Neugründungen durch Krise gebremst – Bayern jedoch vorne

Erfreulich sind die Zahlen bei bayerischen Neugründungen: 43% aller Unternehmen waren im Großraum München beheimatet, gefolgt von Baden-Württemberg (fünf Unternehmen; 22 %). Beide Länder vereinen auf sich 65 % aller Neugründungen mit einem Hauptanteil der Therapeutika-Entwickler. 

Weiterhin signifikante Start-up-Finanzierungen über 50 Mio. Euro, auch in Bayern

Betrachtet man die 21 Finanzierungsrunden im Jahr 2022, so gab es sechs Runden von fünf Firmen mit mindestens 25 Mio. Euro, davon drei Top-Runden zwischen 50 und 67 Mio. Euro. Diese sechs Runden umfassten allein 67 % der gesamten Risikokapitalaufnahmen.

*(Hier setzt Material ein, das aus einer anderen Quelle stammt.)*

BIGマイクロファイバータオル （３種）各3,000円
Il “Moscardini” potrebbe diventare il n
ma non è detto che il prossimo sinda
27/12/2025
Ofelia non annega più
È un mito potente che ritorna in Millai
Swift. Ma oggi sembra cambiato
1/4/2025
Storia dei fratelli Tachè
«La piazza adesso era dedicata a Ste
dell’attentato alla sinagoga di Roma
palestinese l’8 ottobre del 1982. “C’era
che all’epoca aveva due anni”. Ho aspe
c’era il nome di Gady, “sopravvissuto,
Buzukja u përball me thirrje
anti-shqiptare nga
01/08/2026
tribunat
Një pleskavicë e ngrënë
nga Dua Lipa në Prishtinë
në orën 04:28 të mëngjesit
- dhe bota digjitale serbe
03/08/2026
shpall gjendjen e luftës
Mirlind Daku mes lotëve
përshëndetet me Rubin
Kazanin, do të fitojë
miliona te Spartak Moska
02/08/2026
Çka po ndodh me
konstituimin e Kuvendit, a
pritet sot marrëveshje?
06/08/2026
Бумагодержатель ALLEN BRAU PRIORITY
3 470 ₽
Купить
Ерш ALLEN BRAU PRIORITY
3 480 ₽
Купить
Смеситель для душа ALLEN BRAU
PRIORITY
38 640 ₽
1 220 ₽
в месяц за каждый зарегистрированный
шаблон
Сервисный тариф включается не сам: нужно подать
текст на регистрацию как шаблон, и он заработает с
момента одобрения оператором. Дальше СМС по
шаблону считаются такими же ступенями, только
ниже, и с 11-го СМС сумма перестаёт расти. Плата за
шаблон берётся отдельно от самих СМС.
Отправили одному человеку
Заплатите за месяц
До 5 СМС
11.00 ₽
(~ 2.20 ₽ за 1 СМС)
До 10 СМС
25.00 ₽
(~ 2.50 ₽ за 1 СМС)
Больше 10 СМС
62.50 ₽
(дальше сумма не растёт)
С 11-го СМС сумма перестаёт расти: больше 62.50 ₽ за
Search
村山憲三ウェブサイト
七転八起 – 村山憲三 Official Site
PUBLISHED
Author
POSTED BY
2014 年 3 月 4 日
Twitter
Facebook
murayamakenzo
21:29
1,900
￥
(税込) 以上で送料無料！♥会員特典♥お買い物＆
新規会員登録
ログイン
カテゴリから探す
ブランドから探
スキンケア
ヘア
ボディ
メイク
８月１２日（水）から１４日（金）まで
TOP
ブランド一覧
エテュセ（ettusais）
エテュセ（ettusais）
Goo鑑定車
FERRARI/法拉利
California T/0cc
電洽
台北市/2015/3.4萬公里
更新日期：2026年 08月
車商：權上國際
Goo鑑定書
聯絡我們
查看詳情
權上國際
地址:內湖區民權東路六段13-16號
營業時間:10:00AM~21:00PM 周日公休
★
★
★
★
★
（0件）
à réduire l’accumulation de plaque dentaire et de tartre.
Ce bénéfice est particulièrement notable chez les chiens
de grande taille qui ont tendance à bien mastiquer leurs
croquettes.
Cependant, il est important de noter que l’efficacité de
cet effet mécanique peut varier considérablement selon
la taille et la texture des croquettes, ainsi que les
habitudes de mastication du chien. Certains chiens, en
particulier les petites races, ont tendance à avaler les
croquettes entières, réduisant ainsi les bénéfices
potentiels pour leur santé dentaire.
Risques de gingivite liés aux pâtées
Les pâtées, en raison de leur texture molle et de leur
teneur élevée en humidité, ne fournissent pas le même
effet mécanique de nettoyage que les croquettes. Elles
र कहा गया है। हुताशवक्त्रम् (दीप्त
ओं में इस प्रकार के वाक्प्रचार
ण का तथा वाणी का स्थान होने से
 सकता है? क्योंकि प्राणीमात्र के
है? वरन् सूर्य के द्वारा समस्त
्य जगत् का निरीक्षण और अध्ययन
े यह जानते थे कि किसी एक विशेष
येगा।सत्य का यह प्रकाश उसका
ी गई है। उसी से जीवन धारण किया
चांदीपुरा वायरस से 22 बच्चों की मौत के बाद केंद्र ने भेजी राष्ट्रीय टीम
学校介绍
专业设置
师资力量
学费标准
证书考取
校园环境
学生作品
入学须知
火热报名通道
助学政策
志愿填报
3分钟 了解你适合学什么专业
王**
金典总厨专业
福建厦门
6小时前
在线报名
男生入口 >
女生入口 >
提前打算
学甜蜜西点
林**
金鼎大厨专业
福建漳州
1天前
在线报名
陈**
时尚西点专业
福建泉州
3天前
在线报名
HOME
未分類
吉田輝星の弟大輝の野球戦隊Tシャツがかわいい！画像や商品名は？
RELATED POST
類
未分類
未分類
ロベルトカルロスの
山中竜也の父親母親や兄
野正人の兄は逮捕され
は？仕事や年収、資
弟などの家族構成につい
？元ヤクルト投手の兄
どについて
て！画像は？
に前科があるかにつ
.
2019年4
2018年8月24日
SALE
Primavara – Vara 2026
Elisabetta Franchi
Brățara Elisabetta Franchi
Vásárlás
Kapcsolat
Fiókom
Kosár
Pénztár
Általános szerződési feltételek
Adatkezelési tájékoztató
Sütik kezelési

Die Martinsrieder Tubulis hat mit einer Serie-B-Finanzierung in Höhe von 60 Mio. Euro die zweitgrößte Runde abgeschlossen. Angeführt wurde die Kapitalaufnahme von Andera Partners, als neue Investoren beteiligten sich Evotec und Fund+. Das neu aufgenommene Kapital dient hauptsächlich dazu, die ADC-Produkt-Pipeline (Antikörper-Wirkstoff-Konjugate) in Richtung klinischer Evaluierung voranzutreiben und das Spektrum der Plattformtechnologien in der Onkologie zu erweitern.

Eine weitere signifikante Finanzierung mit über 50 Mio. Euro war die Serie-C-Finanzierung der Martinsrieder CatalYm, die bereits 50 Mio. Euro im Jahr 2020 einwerben konnte. Die neue Finanzierungsrunde wurde von den zwei neuen global agierenden Investoren Brandon Capital und Jeito Capital angeführt, unter Beteiligung der bestehenden Investoren. Die Finanzierung dient der weiteren klinischen Entwicklung des Antikörpers Visugromab.